There were the amazing parts to it too though. Hearing him talk about birthing lambies and actually getting to cuddle them once our daughter was born and out of harms way. And his practical hands knocking up a shoe rack, a chair, a garden wall at a moments notice. The incredible landscape, my goodness, the hills and the sunshine and the salmon filled river that ran next to our house. The knowledge that should we ever need to reverse a tractor through a small village, that I have just the man for the job. Oh and his nieces; three little girls living across the field from us who stole my heart almost as quickly as their uncle did. And his parents, the sweetest, kindest, most generous people I have ever met. Then there’s the village community that embraced me and our baby and who could tell me stories about my husband as a child as they sat on bar stools with their green gum boots covered in muck.
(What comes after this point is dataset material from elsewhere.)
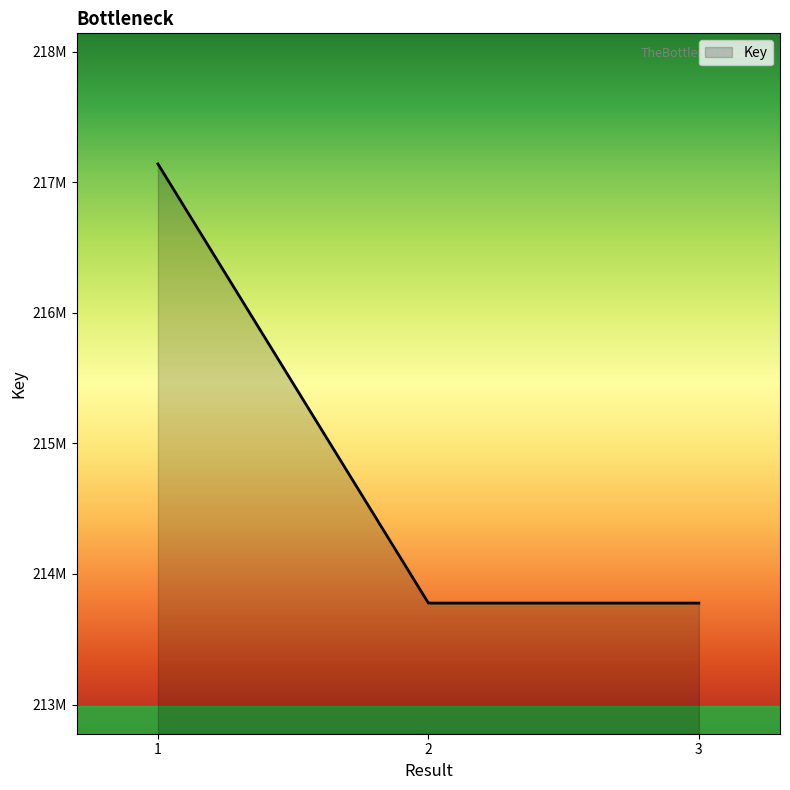

Is this an area chart (filled region under the line)?

Yes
The village pub where we’d spend every date night as frankly, there was nowhere else to go and no where else we would rather be. The puppies, the country walks, the teeny village school, the smiles from strangers, the snowflakes, the patchwork of light playing across the mountains as the sun went down....
Now however, we have settled back into city life in Melbourne. I do have to occasionally remind Welshie that our daughter is a human kid and not a sheep, as he wrangles her on her change mat, trying to pin all four limbs at once. And also, you need to stop at red lights. And don’t talk to strangers. Annoyingly, he won’t let me get Little Cwtch a pet rabbit for her first birthday-as they say, you can take the boy out of the farm....
I wonder what my daughter absorbed of her time in Wales. Weather she will take her dual citizenship back there one day and meet a man with impossibly green eyes and a sing song accent that will show her how to feed a horse without getting bitten and one day bring home a box full of tiny puppies and sit by the fire using a hair dryer to revive them. A farmer’s son.
I secretly hope so. She should be so lucky.